Having hoped that its new W15 car would help it make the leap to get within striking distance of Red Bull, its recent struggles in Saudi Arabia have served as a wake-up call about how much more work still needs to be done.

But while the competitive picture did not look too good in Jeddah – as it found itself finishing behind McLaren and Aston Martin – the team feels that its true form is being disguised by one particular problem.

And that is a mysterious characteristic that makes the W15 not perform as it should in high-speed corners – where a combination of bouncing and loss of downforce plus grip are costing it a chunk of time to the opposition.

The team feels that this weakness is accounting for pretty much all of its deficit – as the car seems to be competitive in other areas of the track.

Ace Mercedes boss Toto Wolff said in Saudi Arabia: “We are quick everywhere else pretty much. We know that we have a smaller rear wing, we’re compensating what we’re losing through the corners. But it’s just at high speed where we’re losing all the lap time.”

Wolff’s remarks seem to be backed by real-world data, as GPS comparisons of the qualifying performance of Mercedes at the last two Saudi Arabian Grands Prix have exposed details of the issue it is facing.

Remarkably, despite the dramatic step forward that the team has been able to make between the W14 and W15, its 2024 challenger has shown itself to be actually slower in high-speed corners.

GPS overlays of the qualifying laps of 2023 and 2024 show that in the run from the high-speed Turn 4 apex through to Turn 8, the W15 car is notably lacking.

George Russell, Mercedes W15

Photo by: Shameem Fahath

Comparing Russell’s data (as he was the quickest Mercedes both years), it shows that while 12 months ago he was easily flat out through the majority of this section, this time around he was having to lift quite a bit.

The speed drop-off (costing him around 10km/h) meant that having gone into the Turn 4 complex pretty much neck and neck, Russell dropped around 0.130 seconds in this short sequence alone – a deficit that wasn’t recovered until just beyond the bottom hairpin bend halfway around the lap.

From then on until the start/finish line, the Mercedes was notably quicker than last year.

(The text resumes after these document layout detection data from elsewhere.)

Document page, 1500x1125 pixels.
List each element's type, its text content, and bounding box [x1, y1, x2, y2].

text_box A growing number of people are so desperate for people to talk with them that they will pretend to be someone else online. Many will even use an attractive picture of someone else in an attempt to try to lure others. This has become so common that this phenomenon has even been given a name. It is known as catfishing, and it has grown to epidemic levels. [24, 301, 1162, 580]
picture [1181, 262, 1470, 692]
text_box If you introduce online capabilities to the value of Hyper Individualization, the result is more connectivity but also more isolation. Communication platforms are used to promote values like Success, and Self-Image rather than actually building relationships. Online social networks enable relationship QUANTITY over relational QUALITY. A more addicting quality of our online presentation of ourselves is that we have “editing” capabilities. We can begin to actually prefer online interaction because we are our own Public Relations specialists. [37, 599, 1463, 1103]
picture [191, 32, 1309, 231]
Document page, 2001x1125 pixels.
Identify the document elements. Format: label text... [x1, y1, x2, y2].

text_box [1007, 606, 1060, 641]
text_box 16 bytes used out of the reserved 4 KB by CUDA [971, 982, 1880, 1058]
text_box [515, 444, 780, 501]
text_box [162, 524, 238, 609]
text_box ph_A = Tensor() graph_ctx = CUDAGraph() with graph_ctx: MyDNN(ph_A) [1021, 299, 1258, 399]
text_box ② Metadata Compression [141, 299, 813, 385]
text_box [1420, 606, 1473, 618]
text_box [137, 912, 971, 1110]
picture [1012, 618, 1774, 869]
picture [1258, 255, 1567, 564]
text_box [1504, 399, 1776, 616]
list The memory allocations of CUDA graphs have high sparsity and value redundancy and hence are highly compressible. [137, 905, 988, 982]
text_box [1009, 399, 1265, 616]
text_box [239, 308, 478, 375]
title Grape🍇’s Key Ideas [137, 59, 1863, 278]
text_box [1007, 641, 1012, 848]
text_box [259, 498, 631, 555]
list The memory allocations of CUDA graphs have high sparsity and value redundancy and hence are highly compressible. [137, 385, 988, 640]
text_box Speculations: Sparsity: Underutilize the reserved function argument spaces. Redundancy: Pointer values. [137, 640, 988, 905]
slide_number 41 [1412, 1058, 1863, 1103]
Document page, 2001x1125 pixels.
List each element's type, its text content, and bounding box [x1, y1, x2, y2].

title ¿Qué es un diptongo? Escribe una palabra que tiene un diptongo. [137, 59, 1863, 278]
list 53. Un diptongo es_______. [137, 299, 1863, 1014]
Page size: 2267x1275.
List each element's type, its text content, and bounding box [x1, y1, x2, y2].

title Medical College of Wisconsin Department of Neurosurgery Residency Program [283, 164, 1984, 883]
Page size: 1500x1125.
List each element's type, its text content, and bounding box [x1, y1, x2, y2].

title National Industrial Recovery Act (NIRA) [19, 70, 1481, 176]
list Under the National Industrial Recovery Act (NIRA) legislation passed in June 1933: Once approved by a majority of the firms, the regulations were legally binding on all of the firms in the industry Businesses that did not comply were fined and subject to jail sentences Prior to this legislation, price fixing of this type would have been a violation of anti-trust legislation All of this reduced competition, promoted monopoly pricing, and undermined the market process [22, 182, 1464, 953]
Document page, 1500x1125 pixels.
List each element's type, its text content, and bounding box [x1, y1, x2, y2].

It ended the lap more than half a second ahead – proving that performance in top speed and medium/low-speed corners is much improved.

Given how much lap time is being left on the table in the high-speed corners, Mercedes knows where its focus must be, but right now it doesn’t have any clear answers as to what is going on.

And things are especially confusing because how the car is performing on track does not match what its simulation and simulator data back at the factory says should be happening.

The unpredictable losses of grip – which has a clear impact on driver confidence – has not been traced back to anything obvious.

And the problem also does not appear to be uniform throughout qualifying and the race. Snaps of oversteer on low fuel are exacerbated by bouncing, but in the race it is rather down to inconsistent grip and downforce.

Lewis Hamilton, Mercedes F1 W15

Lewis Hamilton, Mercedes F1 W15

Photo by: Zak Mauger / Motorsport Images

As Mercedes trackside engineering director Andrew Shovlin said: “There’s more fuel on the car. You’re going a bit slower. And that seemed to calm down and wasn’t such an issue. And then the big one is we don’t really have enough grip there. So that’s one of the things that we are working hard on this week because Melbourne has similar nature of corners.”

Further adding to the complicated picture is the fact that the pace of the Mercedes compared to the opposition does not appear stable throughout a race weekend.

The W15 appears able to hit the ground running on Fridays – when teams normally are pretty consistent in terms of fuel loads – but is not able to make gains as the track rubbers in. In fact, Russell thinks the Mercedes drops away as the weekend progresses.

Speaking after the race in Saudi he said: “FP1 straight out of the box, we were top of the timesheets and always in the top three. FP2, P2. Then both weekends, the peace just falling away from us. That hasn’t been our competitors getting faster, that’s been us getting slower. So, we need to understand why that is.”

Since returning from the first two races of the season, Mercedes has thrown everything at trying to get on top of her problems. But any progress it has made is something that can only be proven at the race track, which is why it has talked about preparing “experiments” for the Melbourne weekend.

One of these tests is likely to be reverting to its Bahrain test-spec floor to see if its race one upgrade has introduced an unintended side effect.

With Albert Park’s run from Turn 7 through to the Turn 9/10 high-speed chicane being exactly in the 250km/h range that has exposed the W15’s weakness so far, Mercedes knows it needs an immediate response if it is not to endure more trouble ahead.